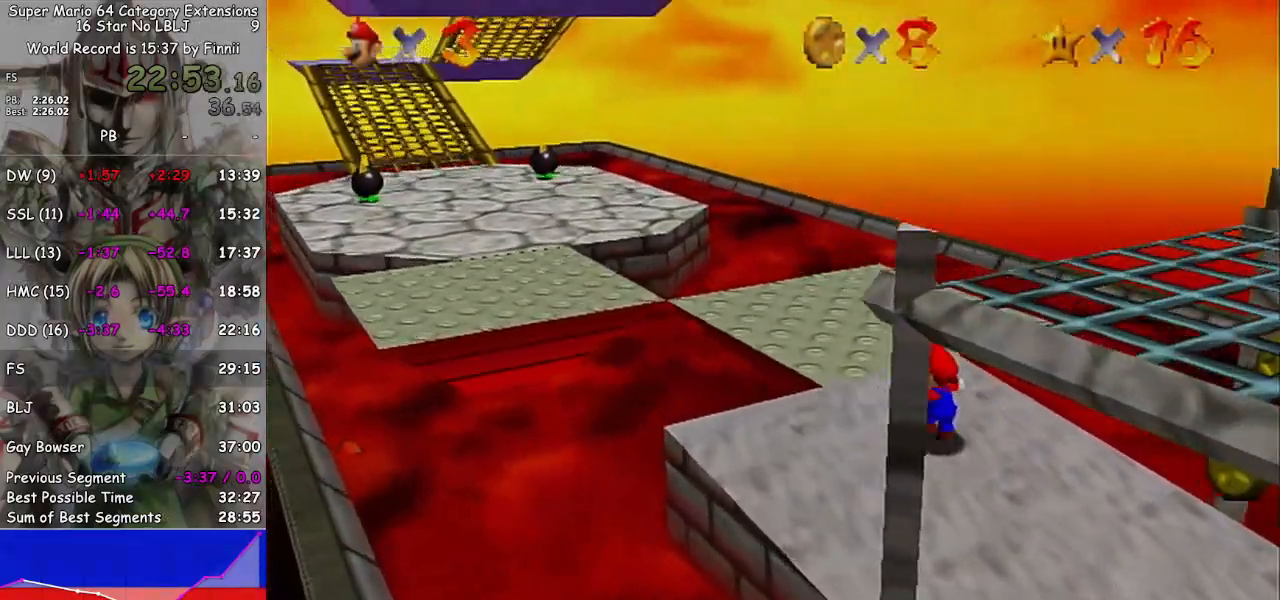
{"buttons": ["A"], "left_stick": "up-left", "right_stick": "center", "events": [[67, "L1", "down"], [133, "A", "down"], [433, "L1", "up"]]}
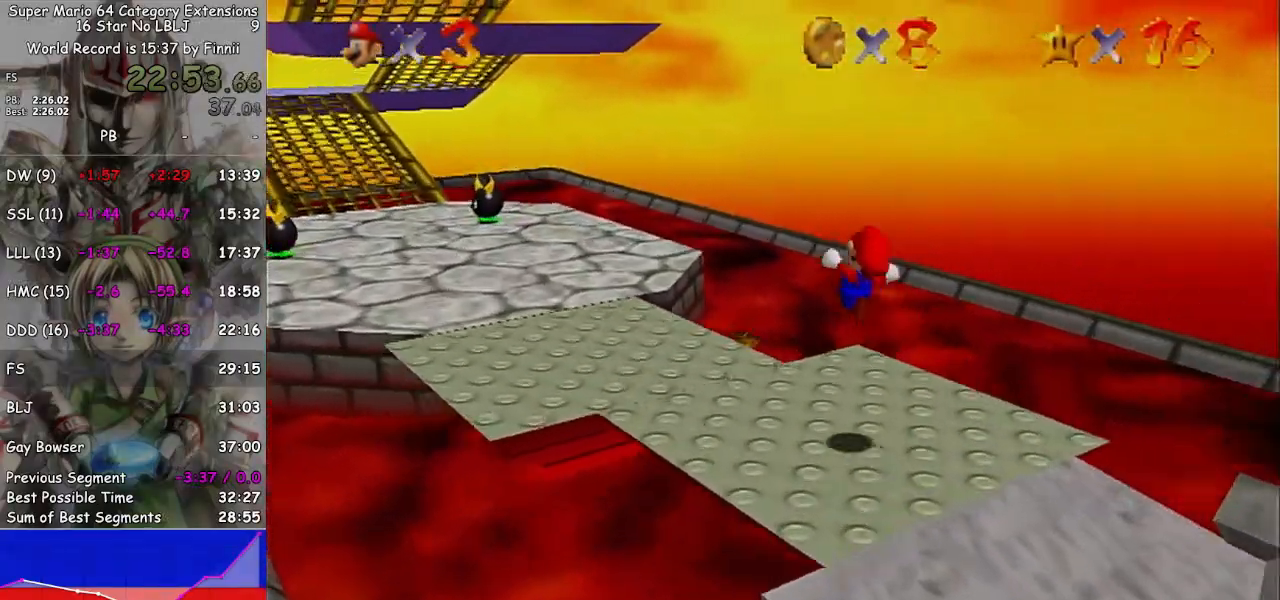
{"buttons": [], "left_stick": "up-left", "right_stick": "center", "events": [[233, "A", "up"]]}
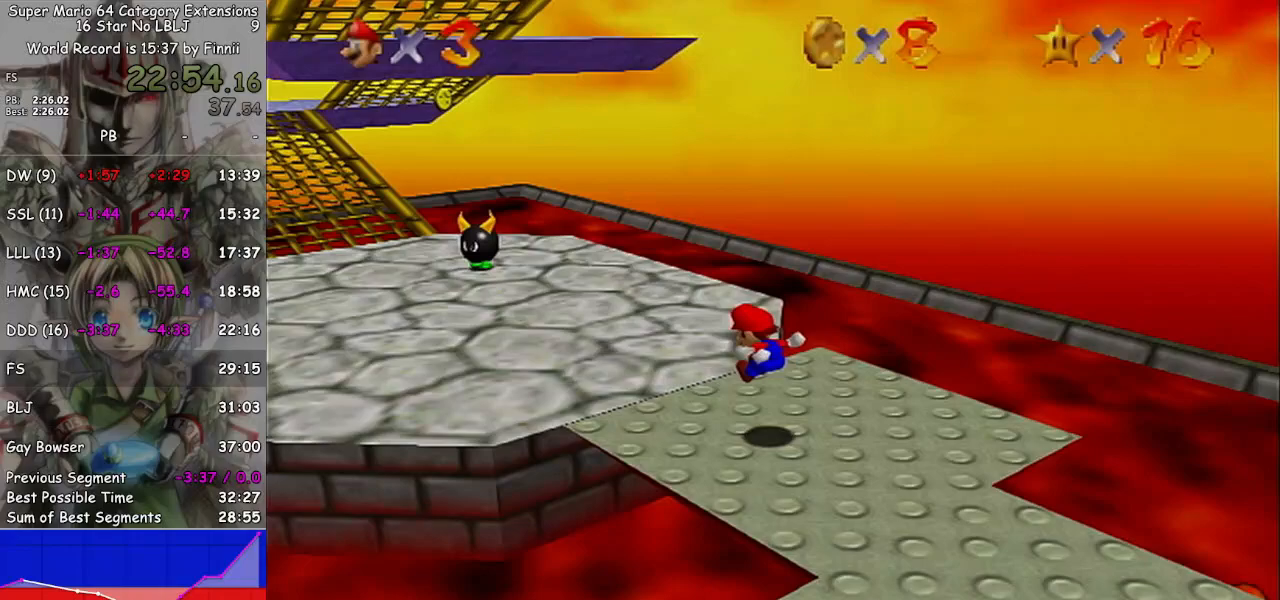
{"buttons": ["A"], "left_stick": "up-left", "right_stick": "center", "events": [[267, "A", "down"], [333, "B", "down"], [467, "B", "up"]]}
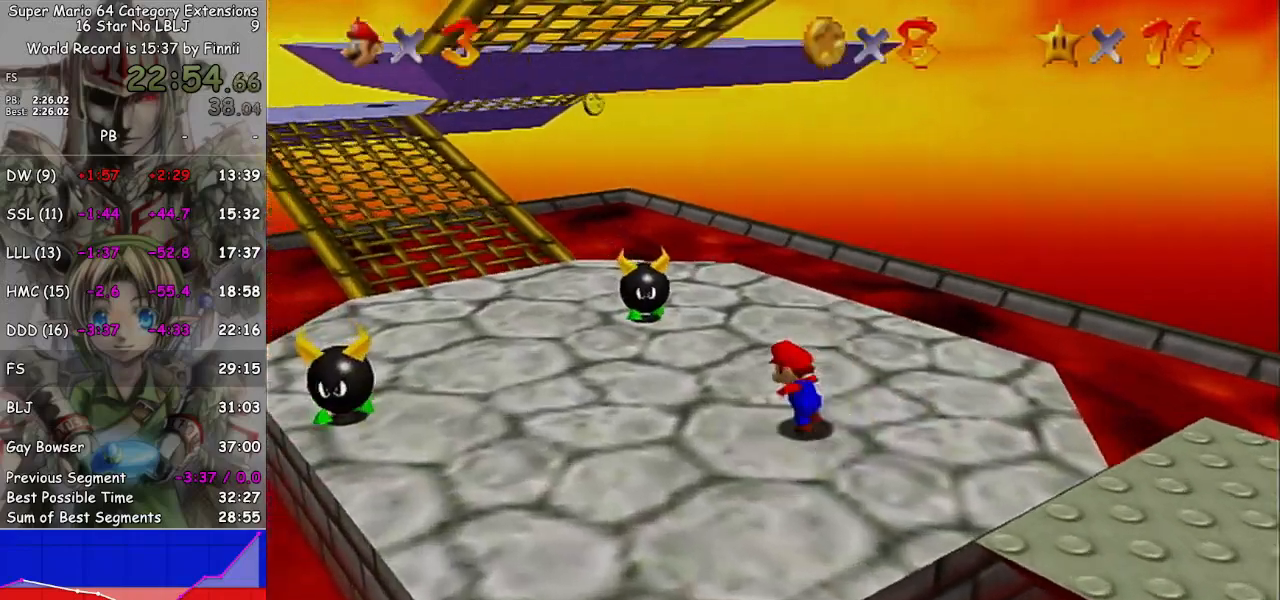
{"buttons": ["A"], "left_stick": "up-left", "right_stick": "center", "events": [[33, "A", "up"], [200, "A", "down"], [333, "B", "down"], [500, "B", "up"]]}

* * * * *

### What you have to do
Give back each line above verbatim, dropping every picture.

### Exercise answer
{"buttons": ["A"], "left_stick": "up-left", "right_stick": "center", "events": [[67, "L1", "down"], [133, "A", "down"], [433, "L1", "up"]]}
{"buttons": [], "left_stick": "up-left", "right_stick": "center", "events": [[233, "A", "up"]]}
{"buttons": ["A"], "left_stick": "up-left", "right_stick": "center", "events": [[267, "A", "down"], [333, "B", "down"], [467, "B", "up"]]}
{"buttons": ["A"], "left_stick": "up-left", "right_stick": "center", "events": [[33, "A", "up"], [200, "A", "down"], [333, "B", "down"], [500, "B", "up"]]}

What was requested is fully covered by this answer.